SUPPLIED MATERIAL:
--

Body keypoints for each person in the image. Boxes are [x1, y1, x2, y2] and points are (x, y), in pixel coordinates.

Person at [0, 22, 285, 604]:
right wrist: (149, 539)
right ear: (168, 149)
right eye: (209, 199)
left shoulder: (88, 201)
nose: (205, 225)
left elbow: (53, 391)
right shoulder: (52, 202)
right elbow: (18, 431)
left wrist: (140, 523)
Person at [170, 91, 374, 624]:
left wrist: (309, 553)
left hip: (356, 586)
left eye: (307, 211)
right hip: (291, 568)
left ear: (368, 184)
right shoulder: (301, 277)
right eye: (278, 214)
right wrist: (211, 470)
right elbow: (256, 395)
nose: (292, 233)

--

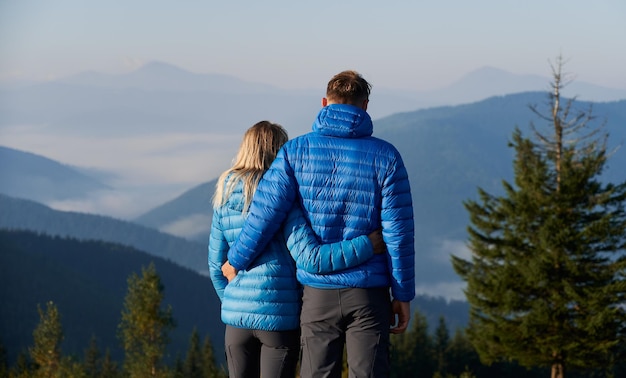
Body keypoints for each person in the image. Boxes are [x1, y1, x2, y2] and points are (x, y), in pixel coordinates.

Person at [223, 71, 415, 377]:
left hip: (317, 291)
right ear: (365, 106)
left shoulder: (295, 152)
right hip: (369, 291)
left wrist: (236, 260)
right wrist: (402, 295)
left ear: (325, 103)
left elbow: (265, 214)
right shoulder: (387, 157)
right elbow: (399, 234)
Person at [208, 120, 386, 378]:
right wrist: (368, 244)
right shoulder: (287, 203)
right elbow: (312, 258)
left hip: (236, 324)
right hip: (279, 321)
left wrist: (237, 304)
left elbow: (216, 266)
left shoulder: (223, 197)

--

WORK INSTRUCTION:
Your task is to retype the entries verbatim, starting with the line that holds "left ear: (325, 103)" and stopping after the line that holds "left shoulder: (223, 197)".

EXERCISE RESPONSE:
left ear: (325, 103)
left elbow: (265, 214)
right shoulder: (387, 157)
right elbow: (399, 234)
Person at [208, 120, 386, 378]:
right wrist: (368, 244)
right shoulder: (287, 203)
right elbow: (312, 258)
left hip: (236, 324)
right hip: (279, 321)
left wrist: (237, 304)
left elbow: (216, 266)
left shoulder: (223, 197)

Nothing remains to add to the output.